_What the task asks_
Copy the entries below exactly, but only from the line containing "73 191 20.45" through the final line.

_Input data_
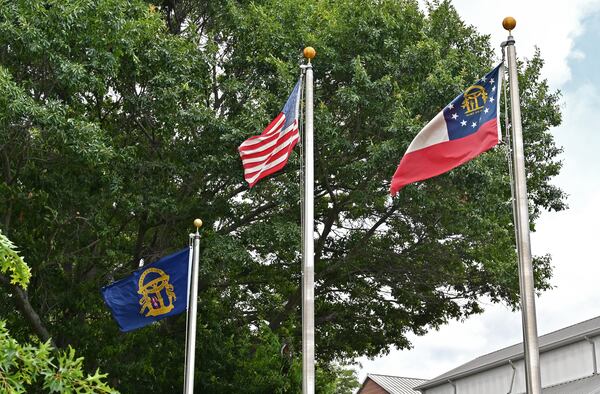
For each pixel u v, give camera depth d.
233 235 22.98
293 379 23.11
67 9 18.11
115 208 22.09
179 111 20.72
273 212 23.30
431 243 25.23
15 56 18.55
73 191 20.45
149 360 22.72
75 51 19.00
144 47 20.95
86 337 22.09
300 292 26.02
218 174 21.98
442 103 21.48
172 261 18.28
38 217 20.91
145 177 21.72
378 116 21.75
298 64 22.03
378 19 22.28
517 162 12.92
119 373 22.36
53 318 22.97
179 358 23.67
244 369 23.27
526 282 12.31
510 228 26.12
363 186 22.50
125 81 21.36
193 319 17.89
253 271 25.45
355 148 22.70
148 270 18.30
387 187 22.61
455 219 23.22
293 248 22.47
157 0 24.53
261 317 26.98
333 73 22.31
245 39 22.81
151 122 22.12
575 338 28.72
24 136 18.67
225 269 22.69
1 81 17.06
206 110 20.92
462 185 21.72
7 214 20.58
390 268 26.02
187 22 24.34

_Solved exercise_
73 191 20.45
149 360 22.72
75 51 19.00
144 47 20.95
86 337 22.09
300 292 26.02
218 174 21.98
442 103 21.48
172 261 18.28
38 217 20.91
145 177 21.72
378 116 21.75
298 64 22.03
378 19 22.28
517 162 12.92
119 373 22.36
53 318 22.97
179 358 23.67
244 369 23.27
526 282 12.31
510 228 26.12
363 186 22.50
125 81 21.36
193 319 17.89
253 271 25.45
355 148 22.70
148 270 18.30
387 187 22.61
455 219 23.22
293 248 22.47
157 0 24.53
261 317 26.98
333 73 22.31
245 39 22.81
151 122 22.12
575 338 28.72
24 136 18.67
225 269 22.69
1 81 17.06
206 110 20.92
462 185 21.72
7 214 20.58
390 268 26.02
187 22 24.34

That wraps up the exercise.